_Texto seleccionado_:

Algunas gentes e instituciones conmemoraron la semana pasada el terrible 25 de agosto en la Medellín de hace 25 años. Debieran haber sido más, sobre todo si queremos aprender algo de nuestra historia reciente y si pensamos que podríamos intentar mejorar nuestro porvenir.
Ese día hubo tres hombres muertos, asesinados para ser exactos, si mal no recuerdo en la calle Argentina, en el lapso de unas pocas horas. Hombres de tres generaciones distintas, procedencias sociales y perfiles políticos diferentes, incluso muy diferentes. Luis Felipe Vélez, Héctor Abad Gómez y Leonardo Betancur Taborda. Sus diferencias ilustran bien lo que vivía Colombia en esos años y lo que seguiría viviendo hasta el presente –aunque ahora con menos frecuencia y notoriedad.
Héctor Abad Gómez era una autoridad académica cuya dedicación a la medicina social fue distraída solamente por el imperativo moral que emergía de la caótica política colombiana de la década de 1980. Abad Gómez era un liberal sin “vetas”, como alguna vez le escuché decir, y como tal un promotor práxico de las ideas de los derechos humanos y la tolerancia. El liberalismo de Abad fue la prueba ácida para el partido liberal. El Comité de Derechos Humanos se fundó en medio de la noche turbayista y su muerte fue durante el mandato de Virgilio Barco. En suma, Abad era demasiado liberal para el liberalismo colombiano. Un disidente.
Leonardo Betancur era más bien un socialista. Criado en el movimiento estudiantil de los años sesenta y setenta, uno de los cofundadores de la Escuela Nacional Sindical, militante heterodoxo de la izquierda y dirigente regional del movimiento Firmes encabezado por Gerardo Molina. También médico, primero discípulo y después colega de Abad Gómez, con él promotor del Comité de Derechos y durante el turbayato, “canero” como decía. Leonardo era un representante de la oposición civil y democrática.

_Extractos de datos_:
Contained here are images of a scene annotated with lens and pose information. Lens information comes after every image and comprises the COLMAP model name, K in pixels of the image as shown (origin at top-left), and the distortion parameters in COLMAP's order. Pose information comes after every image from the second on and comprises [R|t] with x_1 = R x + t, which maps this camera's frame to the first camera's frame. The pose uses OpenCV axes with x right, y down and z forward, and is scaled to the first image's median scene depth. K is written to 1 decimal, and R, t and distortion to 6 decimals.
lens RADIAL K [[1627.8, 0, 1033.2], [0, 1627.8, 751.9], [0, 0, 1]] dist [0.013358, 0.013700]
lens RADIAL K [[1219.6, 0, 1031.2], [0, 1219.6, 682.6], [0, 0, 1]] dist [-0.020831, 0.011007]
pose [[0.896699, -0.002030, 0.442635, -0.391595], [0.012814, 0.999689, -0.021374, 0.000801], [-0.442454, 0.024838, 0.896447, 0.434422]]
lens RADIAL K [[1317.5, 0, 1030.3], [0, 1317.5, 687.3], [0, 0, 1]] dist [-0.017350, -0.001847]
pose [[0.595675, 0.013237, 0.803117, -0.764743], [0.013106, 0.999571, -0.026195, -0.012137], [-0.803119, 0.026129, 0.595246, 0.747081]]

...

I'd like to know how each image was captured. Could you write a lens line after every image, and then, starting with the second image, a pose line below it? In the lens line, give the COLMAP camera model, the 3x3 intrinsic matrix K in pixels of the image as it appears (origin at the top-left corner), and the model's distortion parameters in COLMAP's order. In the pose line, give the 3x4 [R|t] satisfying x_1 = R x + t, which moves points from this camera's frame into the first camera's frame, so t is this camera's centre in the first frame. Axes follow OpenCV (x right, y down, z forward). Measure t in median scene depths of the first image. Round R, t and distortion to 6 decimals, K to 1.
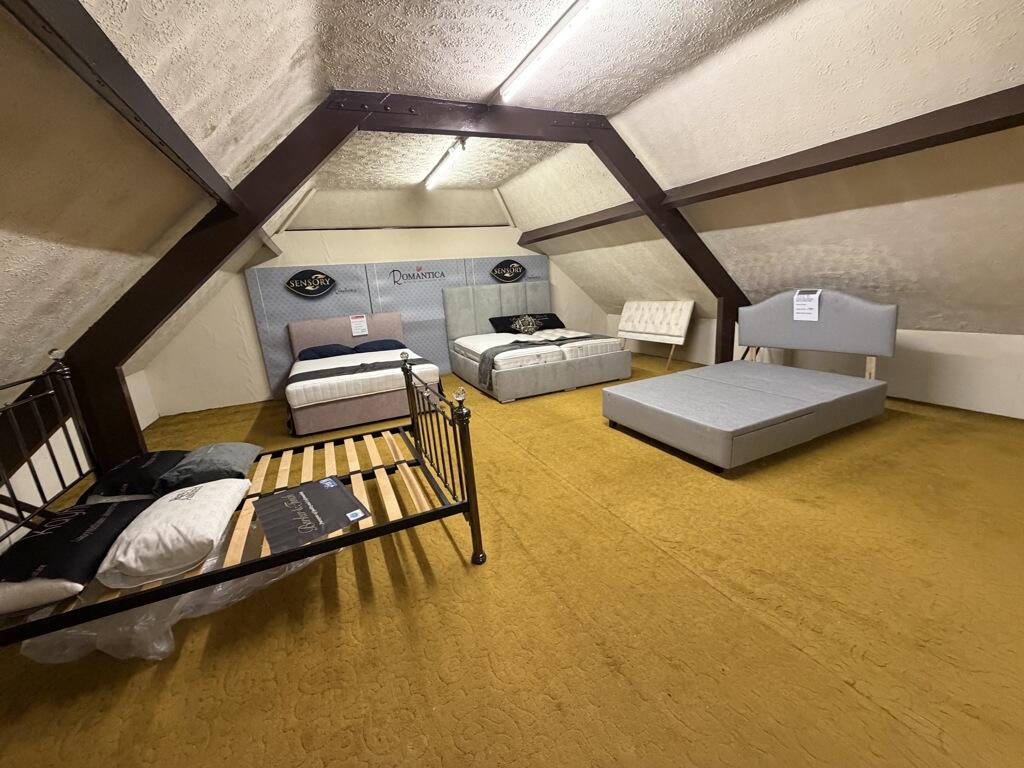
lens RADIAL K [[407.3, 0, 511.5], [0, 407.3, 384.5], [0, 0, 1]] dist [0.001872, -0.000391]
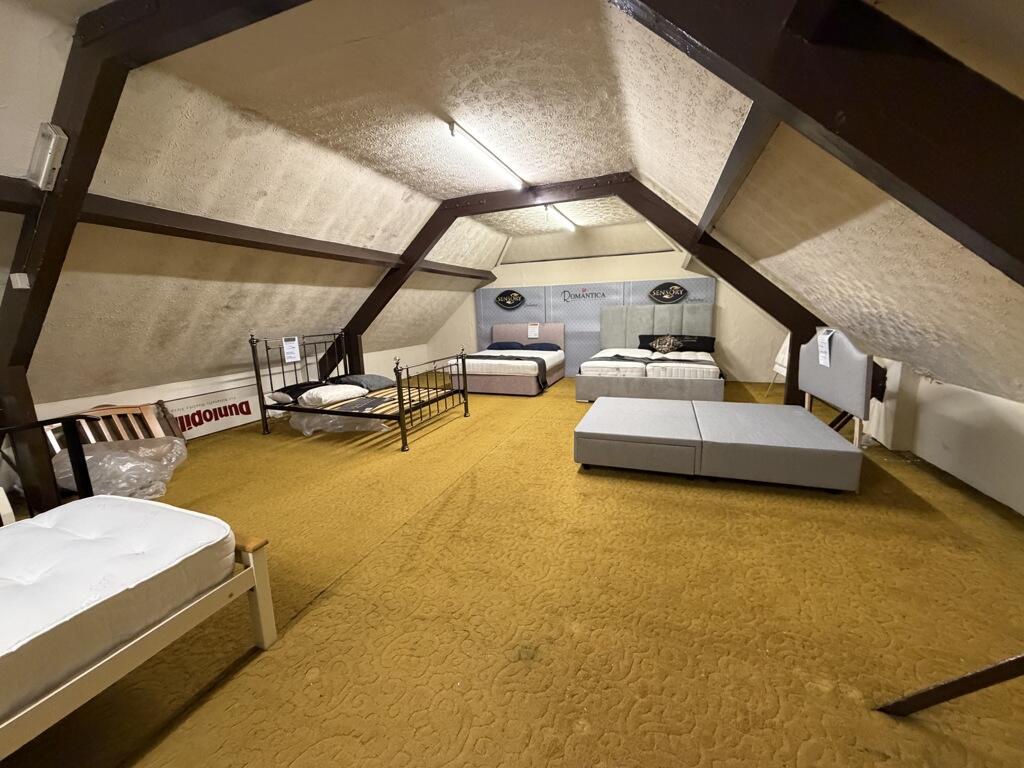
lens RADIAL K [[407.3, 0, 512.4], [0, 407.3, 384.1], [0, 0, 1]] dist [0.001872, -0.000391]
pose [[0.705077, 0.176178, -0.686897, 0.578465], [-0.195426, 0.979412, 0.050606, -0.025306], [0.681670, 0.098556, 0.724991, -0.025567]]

_Actividades_:
1/ Imprime del texto sobre los asesinatos del 25 de agosto en Medellín el tramo que va entre "Algunas gentes e" y "mejorar nuestro porvenir.", ambos incluidos.
2/ Responde estas preguntas con datos del texto sobre los asesinatos del 25 de agosto en Medellín:
(a) ¿Cuántos hombres fueron asesinados ese día?
(b) ¿Durante el mandato de quién murió Héctor Abad Gómez?
(c) ¿Quién encabezaba el movimiento Firmes?
3/ Sigue escribiendo el texto sobre los asesinatos del 25 de agosto en Medellín a partir de su última oración.

_Respuestas del ejercicio_:
1/
Algunas gentes e instituciones conmemoraron la semana pasada el terrible 25 de agosto en la Medellín de hace 25 años. Debieran haber sido más, sobre todo si queremos aprender algo de nuestra historia reciente y si pensamos que podríamos intentar mejorar nuestro porvenir.

2/
(a) Tres hombres.
(b) Durante el mandato de Virgilio Barco.
(c) Gerardo Molina.

3/
Luis Felipe Vélez, maestro y dirigente sindical, presidente de Adida cuando fue asesinado. Militante del clandestino Partido Comunista Marxista Leninista, primero maoísta y después proalbanés, según los códigos impenetrables de la barahúnda izquierdista de la época. Un dirigente social, un civil en términos del derecho humanitario, por más que su militancia le creara una afinidad con el Epl. Un ejemplar de la rebelión.
Esa era la manera como el régimen político y la sociedad podían llegar a tratar a críticos, opositores y rebeldes. Después de un cuarto de siglo se puede afirmar rotundamente que hemos avanzado. Las palabras duras de lo que aquí llaman algunos, con cierta desmesura, polarización son de los más civilizado que hemos tenido.
Pero recordar a estos tres hombres tiene que servir para más. Para aprender a tener gobernantes distintos, movimientos y partidos alternativos; para aprender a debatir y convivir con personas de ideologías extrañas y con pasados azarosos. Sería una manera de prepararnos para lo que viene, si el gobierno no se equivoca demasiado.